■ Instructions to follow
Select, from the data, each line where "forum" occurs.

■ Data
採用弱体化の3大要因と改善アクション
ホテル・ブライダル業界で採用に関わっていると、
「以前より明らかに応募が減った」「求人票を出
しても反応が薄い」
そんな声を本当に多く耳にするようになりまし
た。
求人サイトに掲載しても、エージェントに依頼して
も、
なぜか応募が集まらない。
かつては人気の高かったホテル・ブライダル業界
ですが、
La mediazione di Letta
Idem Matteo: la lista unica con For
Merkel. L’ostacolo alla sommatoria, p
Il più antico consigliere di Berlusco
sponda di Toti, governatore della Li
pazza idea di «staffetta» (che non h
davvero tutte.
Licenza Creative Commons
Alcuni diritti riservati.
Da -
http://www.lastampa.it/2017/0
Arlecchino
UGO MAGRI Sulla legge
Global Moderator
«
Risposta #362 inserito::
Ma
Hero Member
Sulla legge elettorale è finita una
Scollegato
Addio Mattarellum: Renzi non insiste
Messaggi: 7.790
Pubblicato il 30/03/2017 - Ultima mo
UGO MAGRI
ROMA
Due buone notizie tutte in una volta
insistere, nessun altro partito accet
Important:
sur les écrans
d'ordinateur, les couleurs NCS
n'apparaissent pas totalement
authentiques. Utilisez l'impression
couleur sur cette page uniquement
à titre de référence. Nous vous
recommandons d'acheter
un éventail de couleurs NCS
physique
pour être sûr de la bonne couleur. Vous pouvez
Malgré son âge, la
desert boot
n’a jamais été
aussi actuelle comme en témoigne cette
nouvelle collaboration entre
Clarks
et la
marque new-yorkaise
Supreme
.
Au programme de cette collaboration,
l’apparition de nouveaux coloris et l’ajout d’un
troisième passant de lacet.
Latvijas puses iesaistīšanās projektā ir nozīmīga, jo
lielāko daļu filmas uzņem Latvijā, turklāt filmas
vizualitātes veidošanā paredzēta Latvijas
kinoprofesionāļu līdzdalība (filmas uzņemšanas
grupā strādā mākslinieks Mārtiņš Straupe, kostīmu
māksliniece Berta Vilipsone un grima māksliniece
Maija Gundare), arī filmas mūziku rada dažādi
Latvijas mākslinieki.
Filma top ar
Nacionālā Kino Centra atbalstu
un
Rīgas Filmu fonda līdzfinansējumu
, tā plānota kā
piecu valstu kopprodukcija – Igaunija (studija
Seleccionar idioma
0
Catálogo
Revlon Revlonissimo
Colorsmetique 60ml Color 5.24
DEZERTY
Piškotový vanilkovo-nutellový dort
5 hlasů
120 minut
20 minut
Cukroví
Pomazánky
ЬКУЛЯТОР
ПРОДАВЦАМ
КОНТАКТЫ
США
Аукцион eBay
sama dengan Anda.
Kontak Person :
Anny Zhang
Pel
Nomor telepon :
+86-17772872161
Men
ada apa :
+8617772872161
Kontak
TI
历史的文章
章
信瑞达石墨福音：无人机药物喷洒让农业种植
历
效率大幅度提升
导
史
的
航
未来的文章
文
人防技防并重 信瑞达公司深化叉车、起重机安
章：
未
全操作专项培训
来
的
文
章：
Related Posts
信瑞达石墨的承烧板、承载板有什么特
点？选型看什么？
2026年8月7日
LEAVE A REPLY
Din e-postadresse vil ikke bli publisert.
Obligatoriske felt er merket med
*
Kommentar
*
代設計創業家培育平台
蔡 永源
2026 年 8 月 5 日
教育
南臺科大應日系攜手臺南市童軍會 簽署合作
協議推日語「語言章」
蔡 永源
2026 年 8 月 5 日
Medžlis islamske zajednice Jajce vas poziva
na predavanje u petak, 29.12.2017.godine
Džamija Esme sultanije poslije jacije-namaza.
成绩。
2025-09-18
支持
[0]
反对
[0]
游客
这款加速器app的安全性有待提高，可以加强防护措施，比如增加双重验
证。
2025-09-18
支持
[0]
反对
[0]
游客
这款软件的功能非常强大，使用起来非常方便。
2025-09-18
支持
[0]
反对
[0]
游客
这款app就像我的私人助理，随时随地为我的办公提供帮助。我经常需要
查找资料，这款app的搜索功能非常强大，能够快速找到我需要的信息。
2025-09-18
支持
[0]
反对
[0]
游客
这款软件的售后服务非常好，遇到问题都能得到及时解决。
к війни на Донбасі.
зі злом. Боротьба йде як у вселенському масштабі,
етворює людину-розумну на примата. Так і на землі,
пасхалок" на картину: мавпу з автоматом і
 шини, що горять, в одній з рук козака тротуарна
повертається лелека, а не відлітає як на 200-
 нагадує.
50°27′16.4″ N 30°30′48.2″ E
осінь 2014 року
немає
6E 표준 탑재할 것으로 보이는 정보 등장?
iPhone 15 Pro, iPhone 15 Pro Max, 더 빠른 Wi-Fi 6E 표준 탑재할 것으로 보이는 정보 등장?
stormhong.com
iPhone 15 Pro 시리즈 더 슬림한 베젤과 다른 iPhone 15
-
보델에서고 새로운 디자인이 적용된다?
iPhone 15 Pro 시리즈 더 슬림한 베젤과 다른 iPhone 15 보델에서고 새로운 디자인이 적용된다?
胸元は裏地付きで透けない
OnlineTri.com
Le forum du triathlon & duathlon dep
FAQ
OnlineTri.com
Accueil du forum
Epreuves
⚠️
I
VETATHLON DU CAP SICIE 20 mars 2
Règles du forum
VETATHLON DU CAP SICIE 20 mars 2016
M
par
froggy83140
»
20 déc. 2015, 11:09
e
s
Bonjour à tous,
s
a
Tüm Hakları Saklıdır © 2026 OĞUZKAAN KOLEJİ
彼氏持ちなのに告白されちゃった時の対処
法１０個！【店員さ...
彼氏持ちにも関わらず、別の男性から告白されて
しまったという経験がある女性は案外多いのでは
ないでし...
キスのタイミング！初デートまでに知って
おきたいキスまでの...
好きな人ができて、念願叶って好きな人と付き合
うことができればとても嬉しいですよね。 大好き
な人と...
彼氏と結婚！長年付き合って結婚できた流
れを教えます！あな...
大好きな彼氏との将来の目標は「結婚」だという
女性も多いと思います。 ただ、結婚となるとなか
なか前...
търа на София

■ Answer space
Le forum du triathlon & duathlon dep
Accueil du forum
Règles du forum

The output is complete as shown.